図8に、本実施形態のX線管のシャフト部分を示す。(a)は上面図、(b)は側面図である。図示するように、本実施形態のX線管のシャフトは、比較的厚い(例えばフランジ径34mmに対し、厚み5mm以上)フランジ55が形成されており、フランジ55はスリット551によって周方向に8つに分割され、個々の要素は、軸と直交する方向の断面形状が扇状である。フランジの分割された各要素には、ターゲットとの接合面55aが設けられている。ターゲットがこの接合面55aにインサート材を介して接合されることは、上述した第1および第2の実施形態と同様である。
本実施形態のX線管においては、シャフト52のフランジ部55にターゲット4を接合する場合には、フランジ部自体は厚みの厚い剛構造となっているので、加圧時に圧力がかかってもフランジ部はたわむことなく強固な接合をはかることができる。一方、X線管作動時には、スリットが存在することにより、フランジとターゲットとの接合面にかかる応力をスリット側に逃がすことができ、接合面にかかる応力を低減することができる。これにより、例えば、図4(b)に示すような剛構造のフランジに比べ、接合面からのターゲットの剥離を防止し長寿命化を図ることができる。
なお図8では、8つのスリットが設けられている場合を示したが、スリットの数は特に限定されず、8つより多くても、少なくてもよく、同様の効果を得ることができる。

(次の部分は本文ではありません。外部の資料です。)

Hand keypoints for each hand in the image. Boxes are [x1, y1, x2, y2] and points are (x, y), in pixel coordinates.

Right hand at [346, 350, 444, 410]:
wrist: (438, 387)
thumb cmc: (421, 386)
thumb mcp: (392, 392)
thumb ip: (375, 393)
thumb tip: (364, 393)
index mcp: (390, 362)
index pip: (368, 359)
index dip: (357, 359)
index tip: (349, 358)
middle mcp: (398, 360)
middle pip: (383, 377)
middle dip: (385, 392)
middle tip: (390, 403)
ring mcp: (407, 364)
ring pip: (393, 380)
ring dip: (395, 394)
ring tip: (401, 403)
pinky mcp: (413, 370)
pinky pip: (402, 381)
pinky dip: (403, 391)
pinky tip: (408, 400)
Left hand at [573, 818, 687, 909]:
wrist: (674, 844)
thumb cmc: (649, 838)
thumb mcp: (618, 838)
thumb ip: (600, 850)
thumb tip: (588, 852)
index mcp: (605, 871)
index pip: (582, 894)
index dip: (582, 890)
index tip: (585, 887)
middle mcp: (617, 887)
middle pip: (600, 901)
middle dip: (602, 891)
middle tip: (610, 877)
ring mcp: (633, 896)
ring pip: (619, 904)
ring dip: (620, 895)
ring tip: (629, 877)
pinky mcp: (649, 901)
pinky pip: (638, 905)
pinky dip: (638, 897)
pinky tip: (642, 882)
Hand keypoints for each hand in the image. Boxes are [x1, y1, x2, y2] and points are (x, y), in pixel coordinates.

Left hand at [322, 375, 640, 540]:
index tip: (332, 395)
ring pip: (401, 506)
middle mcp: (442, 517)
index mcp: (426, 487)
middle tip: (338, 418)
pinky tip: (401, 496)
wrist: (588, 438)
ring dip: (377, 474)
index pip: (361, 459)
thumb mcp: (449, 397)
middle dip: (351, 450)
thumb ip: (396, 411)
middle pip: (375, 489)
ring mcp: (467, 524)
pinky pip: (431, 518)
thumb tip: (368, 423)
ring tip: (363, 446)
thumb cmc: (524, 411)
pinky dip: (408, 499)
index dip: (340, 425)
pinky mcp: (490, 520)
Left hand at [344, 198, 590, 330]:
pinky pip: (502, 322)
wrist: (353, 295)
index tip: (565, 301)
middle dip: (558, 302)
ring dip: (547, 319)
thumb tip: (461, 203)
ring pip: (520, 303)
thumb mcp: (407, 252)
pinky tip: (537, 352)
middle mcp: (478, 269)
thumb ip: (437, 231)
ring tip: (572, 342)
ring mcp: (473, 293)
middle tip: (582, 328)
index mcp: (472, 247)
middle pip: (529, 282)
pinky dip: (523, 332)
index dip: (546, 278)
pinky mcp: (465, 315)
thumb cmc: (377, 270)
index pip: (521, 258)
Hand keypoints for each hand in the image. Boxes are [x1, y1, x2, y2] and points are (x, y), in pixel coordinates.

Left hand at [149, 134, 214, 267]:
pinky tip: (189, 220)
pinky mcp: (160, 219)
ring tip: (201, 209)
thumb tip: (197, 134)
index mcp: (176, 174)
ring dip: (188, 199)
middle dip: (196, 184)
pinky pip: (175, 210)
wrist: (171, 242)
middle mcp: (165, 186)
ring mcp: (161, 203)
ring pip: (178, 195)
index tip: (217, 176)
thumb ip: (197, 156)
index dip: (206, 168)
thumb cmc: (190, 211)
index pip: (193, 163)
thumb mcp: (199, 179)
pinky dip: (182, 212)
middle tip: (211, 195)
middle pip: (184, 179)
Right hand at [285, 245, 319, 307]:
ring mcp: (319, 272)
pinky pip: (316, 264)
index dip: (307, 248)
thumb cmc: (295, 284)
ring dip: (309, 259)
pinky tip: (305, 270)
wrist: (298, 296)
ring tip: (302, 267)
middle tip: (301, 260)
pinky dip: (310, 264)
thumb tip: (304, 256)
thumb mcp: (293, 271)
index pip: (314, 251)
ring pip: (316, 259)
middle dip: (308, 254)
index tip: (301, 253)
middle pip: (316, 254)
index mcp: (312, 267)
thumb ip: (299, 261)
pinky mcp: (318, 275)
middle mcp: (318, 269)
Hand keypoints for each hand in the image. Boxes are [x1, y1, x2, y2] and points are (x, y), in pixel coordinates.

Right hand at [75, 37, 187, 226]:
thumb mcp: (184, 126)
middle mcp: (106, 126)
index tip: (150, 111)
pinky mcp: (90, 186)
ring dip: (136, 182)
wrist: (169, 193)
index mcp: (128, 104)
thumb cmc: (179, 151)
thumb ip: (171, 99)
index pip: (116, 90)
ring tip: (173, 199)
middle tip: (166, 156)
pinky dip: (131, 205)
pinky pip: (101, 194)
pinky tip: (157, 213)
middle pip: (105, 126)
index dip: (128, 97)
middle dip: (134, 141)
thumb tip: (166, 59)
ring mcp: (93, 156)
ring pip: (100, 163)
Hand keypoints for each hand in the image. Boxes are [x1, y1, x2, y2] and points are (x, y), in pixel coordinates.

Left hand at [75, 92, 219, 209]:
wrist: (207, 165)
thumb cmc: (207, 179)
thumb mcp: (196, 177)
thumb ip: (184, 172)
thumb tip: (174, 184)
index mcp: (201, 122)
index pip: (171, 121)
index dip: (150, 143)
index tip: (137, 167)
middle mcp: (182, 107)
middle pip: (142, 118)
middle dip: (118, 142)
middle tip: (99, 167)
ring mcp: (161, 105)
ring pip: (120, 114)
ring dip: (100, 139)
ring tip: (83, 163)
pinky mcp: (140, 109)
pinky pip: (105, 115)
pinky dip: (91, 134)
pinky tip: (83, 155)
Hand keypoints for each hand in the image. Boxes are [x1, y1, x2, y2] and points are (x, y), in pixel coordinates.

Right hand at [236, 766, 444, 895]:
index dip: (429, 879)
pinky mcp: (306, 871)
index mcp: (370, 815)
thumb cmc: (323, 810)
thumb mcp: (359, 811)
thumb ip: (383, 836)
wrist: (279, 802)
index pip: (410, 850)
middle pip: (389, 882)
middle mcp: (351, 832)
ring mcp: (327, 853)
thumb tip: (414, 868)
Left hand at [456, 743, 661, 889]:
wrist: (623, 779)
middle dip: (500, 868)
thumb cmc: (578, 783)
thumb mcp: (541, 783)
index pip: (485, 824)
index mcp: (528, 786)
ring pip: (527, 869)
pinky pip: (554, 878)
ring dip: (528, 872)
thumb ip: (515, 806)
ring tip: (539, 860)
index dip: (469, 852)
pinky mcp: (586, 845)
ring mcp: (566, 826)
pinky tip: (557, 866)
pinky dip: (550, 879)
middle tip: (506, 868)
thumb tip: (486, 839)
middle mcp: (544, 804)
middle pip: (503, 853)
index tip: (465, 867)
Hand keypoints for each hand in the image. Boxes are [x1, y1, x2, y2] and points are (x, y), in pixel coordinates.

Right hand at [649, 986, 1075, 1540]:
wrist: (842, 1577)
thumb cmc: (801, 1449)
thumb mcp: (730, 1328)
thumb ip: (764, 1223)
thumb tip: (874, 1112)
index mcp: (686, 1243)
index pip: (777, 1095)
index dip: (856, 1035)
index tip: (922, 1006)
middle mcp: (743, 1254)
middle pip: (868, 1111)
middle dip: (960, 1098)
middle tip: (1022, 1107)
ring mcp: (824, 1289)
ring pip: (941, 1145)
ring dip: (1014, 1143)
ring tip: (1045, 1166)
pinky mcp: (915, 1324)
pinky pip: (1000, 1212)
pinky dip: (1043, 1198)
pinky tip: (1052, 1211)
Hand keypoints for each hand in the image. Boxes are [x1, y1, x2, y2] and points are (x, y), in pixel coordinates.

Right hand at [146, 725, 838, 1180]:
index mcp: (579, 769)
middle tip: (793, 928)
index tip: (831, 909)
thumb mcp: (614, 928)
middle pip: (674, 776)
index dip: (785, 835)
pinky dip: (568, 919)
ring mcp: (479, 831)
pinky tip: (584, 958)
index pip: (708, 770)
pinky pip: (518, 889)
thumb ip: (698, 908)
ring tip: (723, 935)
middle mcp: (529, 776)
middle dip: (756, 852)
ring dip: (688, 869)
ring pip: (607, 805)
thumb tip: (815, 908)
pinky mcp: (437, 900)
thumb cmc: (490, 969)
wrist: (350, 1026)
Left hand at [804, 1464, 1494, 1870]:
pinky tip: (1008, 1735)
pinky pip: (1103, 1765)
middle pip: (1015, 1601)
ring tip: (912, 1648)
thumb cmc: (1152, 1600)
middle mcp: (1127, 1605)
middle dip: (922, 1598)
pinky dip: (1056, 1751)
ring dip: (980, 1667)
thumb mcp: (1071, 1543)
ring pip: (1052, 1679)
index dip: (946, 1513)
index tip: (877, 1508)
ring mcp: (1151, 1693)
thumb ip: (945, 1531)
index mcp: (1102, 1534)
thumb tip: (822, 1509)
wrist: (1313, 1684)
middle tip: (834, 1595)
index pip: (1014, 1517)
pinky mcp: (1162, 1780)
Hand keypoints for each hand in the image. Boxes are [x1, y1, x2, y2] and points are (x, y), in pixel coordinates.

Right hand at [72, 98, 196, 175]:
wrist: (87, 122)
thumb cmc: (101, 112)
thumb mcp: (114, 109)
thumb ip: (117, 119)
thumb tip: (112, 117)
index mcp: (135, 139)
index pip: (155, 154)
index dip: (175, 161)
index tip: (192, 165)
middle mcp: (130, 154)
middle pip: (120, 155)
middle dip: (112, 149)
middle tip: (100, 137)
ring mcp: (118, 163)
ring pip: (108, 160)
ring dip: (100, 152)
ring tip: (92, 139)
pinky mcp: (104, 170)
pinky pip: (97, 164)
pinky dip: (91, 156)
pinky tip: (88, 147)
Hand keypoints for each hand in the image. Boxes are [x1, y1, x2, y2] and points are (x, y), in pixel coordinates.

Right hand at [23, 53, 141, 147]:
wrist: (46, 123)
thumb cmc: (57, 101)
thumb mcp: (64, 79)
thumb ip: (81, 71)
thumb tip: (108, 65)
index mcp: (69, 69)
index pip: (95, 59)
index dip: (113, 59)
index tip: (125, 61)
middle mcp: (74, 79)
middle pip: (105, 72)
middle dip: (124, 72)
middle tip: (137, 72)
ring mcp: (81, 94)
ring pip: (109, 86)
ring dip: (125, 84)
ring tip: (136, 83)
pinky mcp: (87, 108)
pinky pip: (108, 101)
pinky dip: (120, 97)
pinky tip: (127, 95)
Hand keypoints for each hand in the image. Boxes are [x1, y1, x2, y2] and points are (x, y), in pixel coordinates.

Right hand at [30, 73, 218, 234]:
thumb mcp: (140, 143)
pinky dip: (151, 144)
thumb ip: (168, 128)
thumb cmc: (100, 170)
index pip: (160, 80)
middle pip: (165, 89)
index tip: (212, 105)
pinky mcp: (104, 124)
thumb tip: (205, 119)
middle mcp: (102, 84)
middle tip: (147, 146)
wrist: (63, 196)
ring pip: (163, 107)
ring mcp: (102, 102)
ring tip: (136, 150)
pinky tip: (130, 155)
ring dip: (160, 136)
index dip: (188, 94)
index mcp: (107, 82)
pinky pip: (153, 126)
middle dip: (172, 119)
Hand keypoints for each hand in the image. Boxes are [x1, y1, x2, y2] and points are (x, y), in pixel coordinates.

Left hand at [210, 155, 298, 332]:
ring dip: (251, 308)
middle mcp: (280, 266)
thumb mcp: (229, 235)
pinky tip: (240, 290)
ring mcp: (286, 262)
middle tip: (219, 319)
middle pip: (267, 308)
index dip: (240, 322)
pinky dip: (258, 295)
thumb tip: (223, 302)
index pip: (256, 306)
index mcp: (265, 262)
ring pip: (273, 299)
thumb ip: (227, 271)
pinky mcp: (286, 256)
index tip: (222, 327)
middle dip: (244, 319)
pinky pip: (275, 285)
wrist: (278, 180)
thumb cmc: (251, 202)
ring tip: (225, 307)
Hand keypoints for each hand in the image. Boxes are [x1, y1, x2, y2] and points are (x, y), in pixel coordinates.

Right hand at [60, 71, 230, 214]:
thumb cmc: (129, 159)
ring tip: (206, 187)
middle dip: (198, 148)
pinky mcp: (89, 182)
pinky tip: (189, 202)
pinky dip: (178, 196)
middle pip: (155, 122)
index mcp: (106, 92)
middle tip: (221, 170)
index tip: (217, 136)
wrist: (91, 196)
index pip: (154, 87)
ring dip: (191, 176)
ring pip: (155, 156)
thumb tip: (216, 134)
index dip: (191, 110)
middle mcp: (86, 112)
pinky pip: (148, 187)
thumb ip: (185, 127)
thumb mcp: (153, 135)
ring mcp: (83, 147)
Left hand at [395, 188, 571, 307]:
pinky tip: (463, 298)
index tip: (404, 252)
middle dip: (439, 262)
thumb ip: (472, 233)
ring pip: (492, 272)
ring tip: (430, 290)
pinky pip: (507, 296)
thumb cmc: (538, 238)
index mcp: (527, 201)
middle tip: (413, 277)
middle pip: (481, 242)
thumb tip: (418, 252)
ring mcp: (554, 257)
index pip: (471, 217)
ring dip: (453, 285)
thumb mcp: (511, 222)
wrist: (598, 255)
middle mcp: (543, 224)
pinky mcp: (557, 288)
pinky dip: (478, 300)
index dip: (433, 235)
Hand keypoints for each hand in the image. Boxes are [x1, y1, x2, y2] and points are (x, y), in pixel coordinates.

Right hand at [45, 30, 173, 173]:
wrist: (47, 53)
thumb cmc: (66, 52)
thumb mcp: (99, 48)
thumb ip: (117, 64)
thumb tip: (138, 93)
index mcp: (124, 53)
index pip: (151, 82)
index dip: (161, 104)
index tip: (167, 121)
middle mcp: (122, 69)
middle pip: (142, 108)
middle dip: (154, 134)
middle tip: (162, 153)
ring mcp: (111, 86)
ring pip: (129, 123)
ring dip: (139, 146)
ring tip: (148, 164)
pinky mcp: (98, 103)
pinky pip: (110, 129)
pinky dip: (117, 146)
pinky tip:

本発明によれば、ターゲットとそれを支持するシャフトとの結合が強固であり、X線の安定した発生が可能で長寿命のX線管およびそれを用いたX線管装置を提供することができる。本発明のX線管装置は、X線管をX線源として用いる種々の装置に適用することができ、特にX線源自体を回転するX線CT装置等において安定したX線出力を維持することができ、良好な画像を提供することができる。
10・・・X線管装置、2・・・X線管、3・・・陰極、4・・・ターゲット、5・・・陽極、6・・・外囲器、7・・・ステータコイル、51、53、55・・・フランジ部、52・・・シャフト(ターゲット支持軸)、58・・・固定部。

Claims (4)

  1. 陰極部と、ターゲットおよび当該ターゲットを支持する支持軸を備えた陽極部と、前記陰極部および陽極部を収納する外囲器と、を備えたX線管において、
    前記支持軸は、前記ターゲットの裏面との接合面を有するフランジ部が一体に形成されており、前記フランジ部は、前記接合面を備えた円筒部と、前記円筒部と支持軸本体とをつなぐ円盤部とからなり、前記円盤部の厚みが前記円筒部の厚みより薄く、前記接合面と支持軸本体との間をつなぐ柔構造を構成し、当該柔構造は、前記陽極の回転時に前記接合面が受ける応力を低減する応力低減手段であって、前記接合面が受ける応力により変形可能であることを特徴とするX線管。
  2. 陰極部と、ターゲットおよび当該ターゲットを支持する支持軸を備えた陽極部と、前記陰極部および陽極部を収納する外囲器と、を備えたX線管において、
    前記支持軸は、前記ターゲットの裏面との接合面を有するフランジ部が一体に形成されており、前記フランジ部は、前記接合面を備えた円筒部と、前記円筒部と支持軸本体とをつなぐ円盤部とからなり、前記円盤部の厚みが前記円筒部の厚みより薄く、前記接合面と支持軸本体との間をつなぐ柔構造を構成し、当該柔構造は、前記陽極の回転時に前記接合面が受ける応力を低減する応力低減手段であって、前記接合面が受ける応力により変形可能であり、且つ
    前記フランジ部は、前記ターゲットと前記接合面との接合時に加わる圧力によって生じる前記フランジ部のたわみを補償する逆向きの傾斜が形成されていることを特徴とするX線管。
  3. 陰極部と、ターゲットおよび当該ターゲットを支持する支持軸を備えた陽極部と、前記陰極部および陽極部を収納する外囲器と、を備えたX線管において、
    前記支持軸は、前記ターゲットの裏面との接合面を有するフランジ部が一体に形成されており、前記フランジ部は、前記接合面を備えた円筒部と、前記円筒部と支持軸本体とをつなぐ円盤部とからなり、前記円盤部の厚みが前記円筒部の厚みより薄いことを特徴とするX線管。
  4. X線管と、内部に絶縁油が充填され、前記X線管を収納する容器と、前記X線管の陰極と陽極とに電圧を印加する電圧発生装置とを備えたX線管装置であって、前記X線管として、請求項1ないし3いずれか1項記載のX線管を備えたことを特徴とするX線管装置。